2. An injector as claimed in Claim 1, characterized in that said injector body (3) is formed from a bar (26) by means of machining operations.
3. An injector as claimed in Claim 1 or 2, characterized in that said injector body (3) is tubular, and comprises a wall (9) and a hole (15) in said
wall (9) to receive high-pressure fuel through said hole (15); said fitting (6) being
fixed along said wall (9) and at said hole (15).
4. An injector as claimed in Claim 3, characterized in that said fitting (6) comprises a ring (17) integral with an attachment (18) having a
hole (21); said ring (17) being located about said wall (9) of the injector body (3),
and the hole (21) in said attachment (18) being aligned with the hole (15) in the
injector body (3).
5. An injector as claimed in Claim 4, characterized in that said fitting (6) comprises a threaded sleeve (19); the hole (21) in the attachment
(18) being threaded to connect said sleeve (19) to said attachment (18).
6. An injector as claimed in Claim 5, characterized in that said supply conduit (7) comprises a ring-shaped end portion (24); said end portion
(24) being located between the injector body (3) and said sleeve (19) so as to be
gripped between the injector body (3) and sleeve (19); and said sleeve (19) having
a hole (22) for housing said supply conduit (7).
7. An injector as claimed in Claim 6, characterized in that the hole (15) in the injector body (3) has a flared portion (16), and the hole (22)
in said sleeve (19) has a flared portion (23) facing the flared portion (16) of the
hole (15) in the injector body (3); said end portion being located between the injector
body (3) and the sleeve (19), at the flared portions (16, 23) of the respective holes
(15, 22).
8. An injector as claimed in one of Claims 4 to 7, characterized in that said ring (17) is fixed to the wall (9) of the injector body (3) by brazing.
9. An injector as claimed in one of Claims 4 to 8, characterized in that said ring (17) is fixed to the wall of the injector body (3) by weld spots (25).
10. An injector as claimed in one of the foregoing Claims, characterized in that said injector (1) is an injector (1) for internal combustion engines.
11. A method of producing a fuel injector (1) as claimed in at least one of the foregoing
Claims, characterized by cutting off a bar (26) a cylindrical semifinished part (27) to form said injector
body (3).
12. A method as claimed in Claim 11, characterized by machining said semifinished part (27) to form said injector body (3).
13. A method as claimed in Claim 12, characterized by connecting the injector body (3) to said fitting (6).

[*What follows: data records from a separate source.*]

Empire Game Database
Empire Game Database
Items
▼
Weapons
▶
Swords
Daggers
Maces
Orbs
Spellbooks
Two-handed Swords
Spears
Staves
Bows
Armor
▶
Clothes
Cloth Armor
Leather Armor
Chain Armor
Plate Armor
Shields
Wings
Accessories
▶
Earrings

14. A method as claimed in Claim 13, characterized by deforming an end portion (24) of said supply conduit (7) between said injector body
(3) and said fitting (6).
15. A method as claimed in Claim 14, characterized in that said fitting (6) comprises a threaded attachment (18) fixed to said injector body
(3); and a sleeve (19) about said supply conduit (7); the method comprising screwing
said sleeve (19) to said attachment (18) to fix said supply conduit (7) to the injector
body (3).
16. A method as claimed in Claim 15, characterized by gripping said end portion (24) of said supply conduit (7) between said injector body
(3) and said sleeve (19).
17. A method as claimed in one of Claims 13 to 16, characterized in that said fitting comprises a ring (17); the method comprising fixing the injector body
(3) to said ring (17) by brazing.
18. A method as claimed in one of Claims 13 to 16, characterized in that said fitting (6) comprises a ring (17); the method comprising spot-welding the injector
body (3) to said ring (17).